The TGA’s processes are technical processes. What the TGA does in evaluating new drugs is an exercise in science. If RU486 were nothing other than a medicine, if the purpose for which it is prescribed were nothing but a medical procedure, if this were only a medical question, there could be no rational reason for excluding it from the ordinary approval processes of the TGA.

I cannot see how any consideration of the availability of abortion can ever be purely a medical question. Since, for the reasons I have explained, the consideration of abortion necessarily entails consideration of the status of the foetus and therefore inevitably opens the question of when a human life begins, it cannot fail to be an ethical question, a philosophical question, as well. And, while no-one should doubt the competency of the TGA to make scientific determinations based upon technical skill and knowledge, equally no-one would be so foolish as to suggest—and to the best of my knowledge no-one has suggested—that the TGA is competent to make determinations on the ethical and philosophical issues which the abortion debate inevitably raises. The RU486 debate raises both types of issues: philosophical, not just scientific; ethical, not just technical. Because the TGA can only deal with the latter, its processes can never be sufficient to determine the appropriateness of this drug entering the Australian market.

I have not, in the course of this contribution, touched on the question of the medical efficacy of RU486. I do not have the professional expertise to assess the medical literature and I question whether anyone other than a professionally qualified doctor or pharmacologist has the capacity to do so. I note that the only senator who has spoken in this long debate who may be considered to have appropriate professional expertise, Senator Eggleston, has been an opponent of the bill. My own inexpert impression of the medical literature is that the overwhelming weight of it supports the view that RU486 is a safe drug, within the acceptable parameters of medical risk, but that a significant minority of medical opinion challenges that view. Having said that, it is clear that much of the medical literature supporting the drug is propounded by the pharmaceutical companies, which might be thought to have a vested interest in its wider use. Be that as it may, once it is accepted that this is more than merely a medical question, the medical literature cannot determine the issue.

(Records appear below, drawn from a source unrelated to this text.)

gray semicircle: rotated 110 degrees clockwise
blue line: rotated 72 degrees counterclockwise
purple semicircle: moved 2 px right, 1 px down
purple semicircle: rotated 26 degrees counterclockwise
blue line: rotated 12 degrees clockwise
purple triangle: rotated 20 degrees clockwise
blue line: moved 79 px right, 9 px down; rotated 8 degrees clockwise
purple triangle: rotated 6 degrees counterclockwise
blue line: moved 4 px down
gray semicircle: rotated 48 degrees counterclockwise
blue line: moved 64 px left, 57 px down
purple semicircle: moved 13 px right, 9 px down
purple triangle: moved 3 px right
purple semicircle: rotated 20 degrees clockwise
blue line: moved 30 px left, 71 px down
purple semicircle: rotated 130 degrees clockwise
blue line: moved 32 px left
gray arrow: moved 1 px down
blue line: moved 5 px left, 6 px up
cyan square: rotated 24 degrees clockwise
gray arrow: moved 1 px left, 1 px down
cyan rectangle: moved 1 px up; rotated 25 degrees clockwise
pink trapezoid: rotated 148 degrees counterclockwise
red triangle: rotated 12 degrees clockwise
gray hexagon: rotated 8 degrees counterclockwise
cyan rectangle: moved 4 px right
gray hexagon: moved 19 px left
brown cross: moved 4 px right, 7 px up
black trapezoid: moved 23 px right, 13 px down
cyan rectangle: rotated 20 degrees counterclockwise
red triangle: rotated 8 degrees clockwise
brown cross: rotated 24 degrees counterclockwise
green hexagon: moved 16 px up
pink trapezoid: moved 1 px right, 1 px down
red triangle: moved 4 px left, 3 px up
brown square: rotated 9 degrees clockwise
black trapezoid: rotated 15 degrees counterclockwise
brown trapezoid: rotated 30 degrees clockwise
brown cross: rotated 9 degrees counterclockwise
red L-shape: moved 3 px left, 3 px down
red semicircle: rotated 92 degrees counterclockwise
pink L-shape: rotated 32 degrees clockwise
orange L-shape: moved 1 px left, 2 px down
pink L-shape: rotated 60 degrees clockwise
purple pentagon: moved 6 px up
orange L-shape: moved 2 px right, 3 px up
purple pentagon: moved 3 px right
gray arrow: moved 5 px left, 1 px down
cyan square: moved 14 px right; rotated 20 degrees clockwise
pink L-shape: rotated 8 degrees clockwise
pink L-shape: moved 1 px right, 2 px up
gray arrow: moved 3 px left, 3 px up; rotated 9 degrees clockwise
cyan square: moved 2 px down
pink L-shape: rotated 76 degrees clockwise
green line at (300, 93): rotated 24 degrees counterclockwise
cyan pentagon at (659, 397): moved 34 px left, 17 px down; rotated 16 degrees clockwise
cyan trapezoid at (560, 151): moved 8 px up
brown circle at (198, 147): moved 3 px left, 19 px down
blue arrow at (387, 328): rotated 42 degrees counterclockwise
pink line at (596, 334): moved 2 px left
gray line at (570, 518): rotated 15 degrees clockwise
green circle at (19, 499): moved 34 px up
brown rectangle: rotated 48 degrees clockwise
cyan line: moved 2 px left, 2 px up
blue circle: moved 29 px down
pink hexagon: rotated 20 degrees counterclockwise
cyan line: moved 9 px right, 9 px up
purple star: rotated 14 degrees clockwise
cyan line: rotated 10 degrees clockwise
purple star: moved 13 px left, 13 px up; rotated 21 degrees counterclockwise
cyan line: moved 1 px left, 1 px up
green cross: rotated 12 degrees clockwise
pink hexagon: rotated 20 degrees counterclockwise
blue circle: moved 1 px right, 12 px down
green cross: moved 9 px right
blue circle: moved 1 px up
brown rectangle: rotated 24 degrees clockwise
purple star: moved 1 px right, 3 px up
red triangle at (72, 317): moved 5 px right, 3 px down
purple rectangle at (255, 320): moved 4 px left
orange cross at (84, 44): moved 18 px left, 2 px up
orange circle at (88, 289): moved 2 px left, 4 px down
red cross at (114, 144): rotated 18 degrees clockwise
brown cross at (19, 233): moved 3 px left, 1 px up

I have no doubt at all that, were this drug generally available for prescription by GPs, its use would rapidly become extensive, and the circumstances and occasions upon which abortions occur in this country would significantly increase. It flies in the face of commonsense and the ordinary experience of mankind to imagine that, by providing an apparently easier, chemically induced method of termination, that procedure would not be readily recommended by doctors and resorted to by their patients. At the same time, the degree of medical superintendence of the termination would be lessened.

The desirability of such a development, having regard to the moral and ethical issues to which I have referred, cannot be left merely to a technical approval process, insusceptible to public scrutiny and accountability, which may not have regard to those issues. For that reason, I believe that responsibility for the authorisation of this drug must be taken by a decision maker who is publicly accountable for his decision. It both raises the profound philosophical and ethical issues of which I have spoken and demands a judgment on a matter of social policy of the first magnitude: how readily available do we wish abortion to be in this country?

Because this is inescapably an ethical and a policy question as well as a medical question, I maintain that this is a matter for politicians, not technicians, discharging their high public duty to make serious and grave decisions for which they must take responsibility and for which they are publicly answerable.